【本】『ハーブティーを飲みながら』のお勧め

 
 
   『ハーブティーを飲みながら』のお勧め

                       辻 一郎〔関西民放クラブ 理事〕
 
 毎日放送OGの上村十三子さんが本を出した。『ハーブティーを飲みながら』という楽しい本だ。
 
 ここには上村さん誕生当時の逸話にはじまり、子供のころのこと、さらに「ほんの2~3年働くつもり」で入社した毎日放送のこと、そして定年後十数年たった現在の心境にいたるまで、実にたくさんのエピソードが、伸びやかな軽い筆致で、ビビッドに楽しげに語られている。つまり彼女の一生が、コンパクトな形でぎっしりと詰まっている。
 
 なかでも心動かされたのは、彼女の定年直後に亡くなられた配偶者にかかわる記述である。
 建築家だった彼との出会い、彼の仕事、彼が弾いていた白いピアノのことなどが、情感こめて綴られ、「私の心の中は、夫亡き後、長い月日が流れても心にぽっかり穴が開いたままで、永久に埋まることはない。

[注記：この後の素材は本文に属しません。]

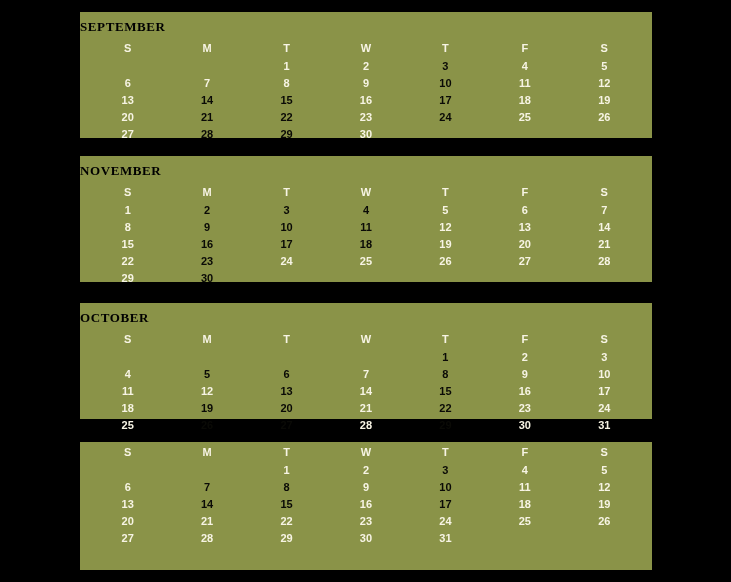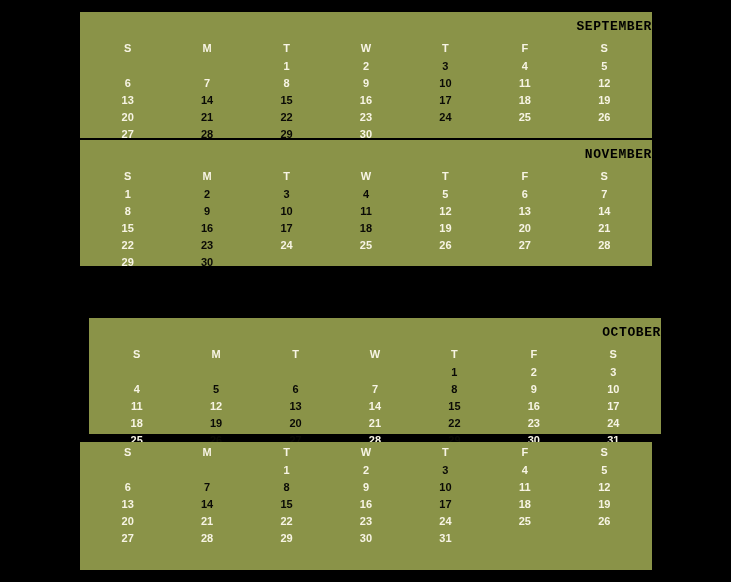"SEPTEMBER" .month-title { font-family: Liberation Mono, monospace -> Liberation Serif, serif; text-align: right -> left }
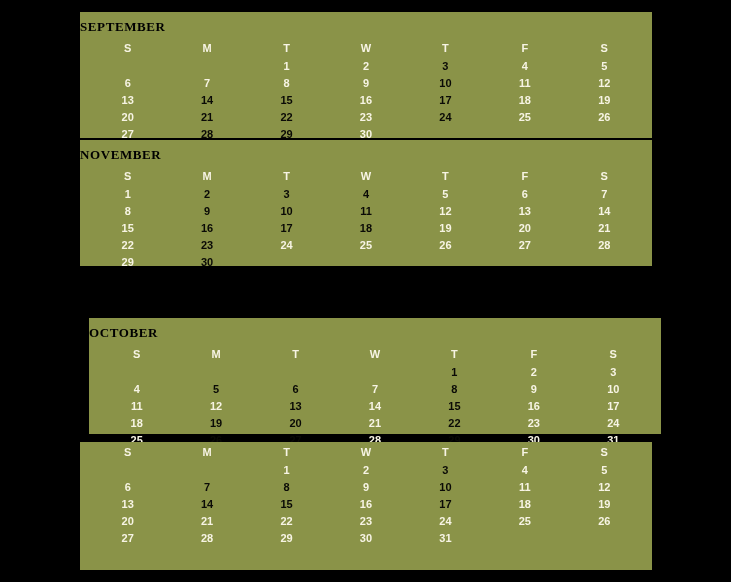"NOVEMBER" div.month-panel { top: 140px -> 156px }
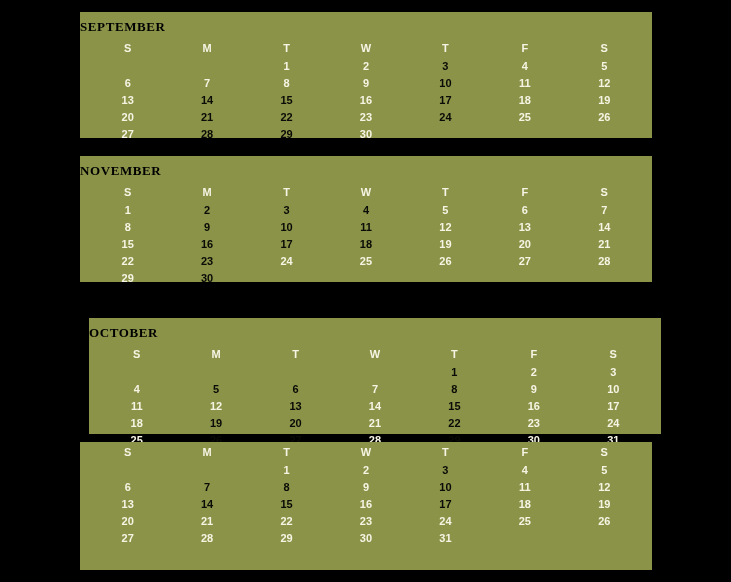"OCTOBER" div.month-panel { margin-left: 9px -> none; top: 318px -> 303px }
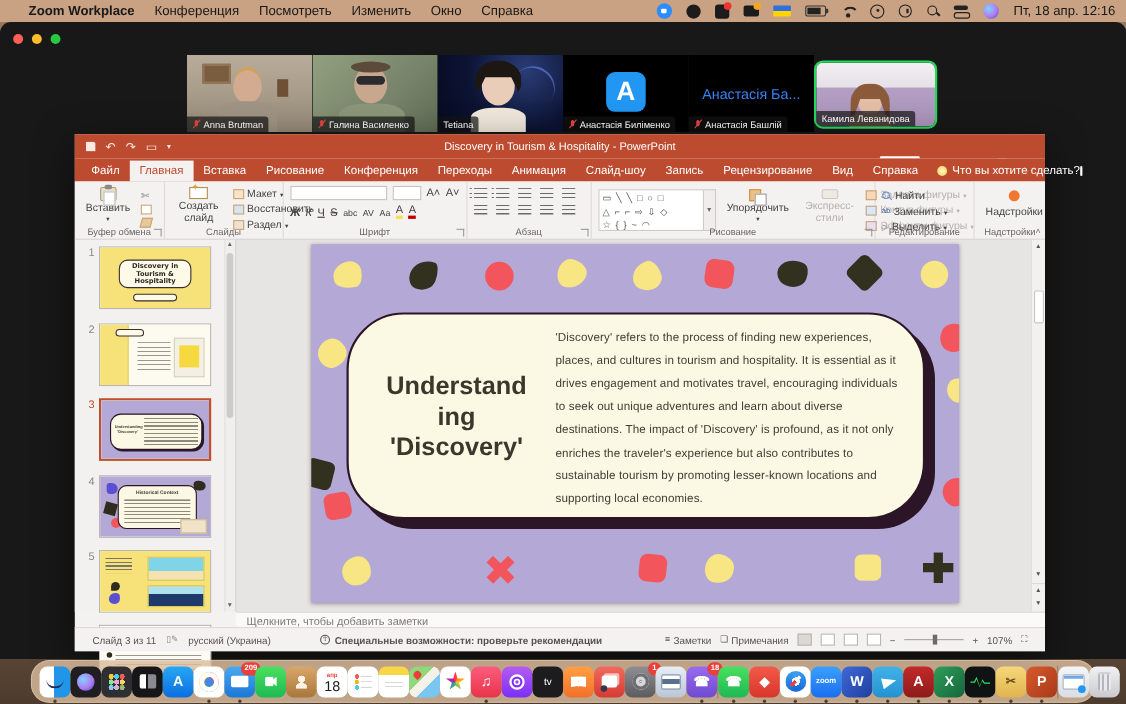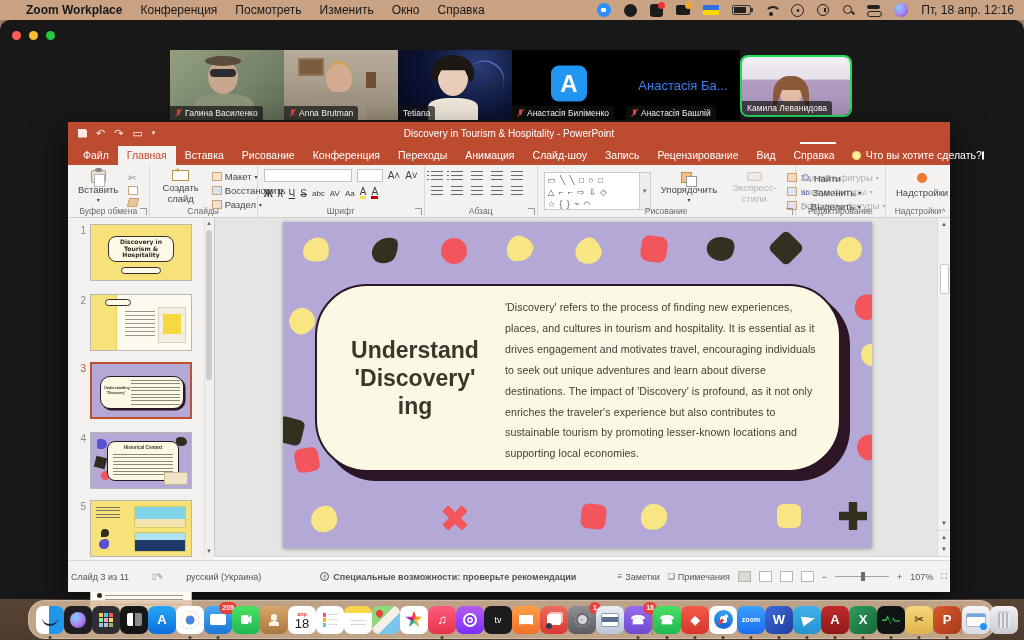"Галина Василенко" div.tile { order: before "Anna Brutman" -> after "Anna Brutman" }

世間では夫を亡くした女は、元気溌刺、生き生きと余生を過ごしているといわれるが、果たしてそうだろうか。確かに夕食作りの心配はいらないが、趣味や友人との出会いに忙しくしていても、寂しさは消えるものではない。その寂しさから逃れるためにスケジュールを埋めてしまうのである」と記されている。
 これを読んで私は、「ああ、上村さんって、こんな方なんだ」と改めて感じ、それと同時に、亡くなられたご主人について、「世の中には、こんなに羨ましい男もいるのだ」との思いを深めた。
 
 つまりこの本は、ひとりの女性の人生の記録であるだけでなく、人間が人間を語る書にもなっていて、単なる個人史の域を超えた優しい眼や静かな口調が感じられ心地よい。
 
 上村さんをご存知の方はむろんのこと、ご存知のない方にとっても、読んで楽しいこと疑いなし。是非、ご一読をお勧めしたい。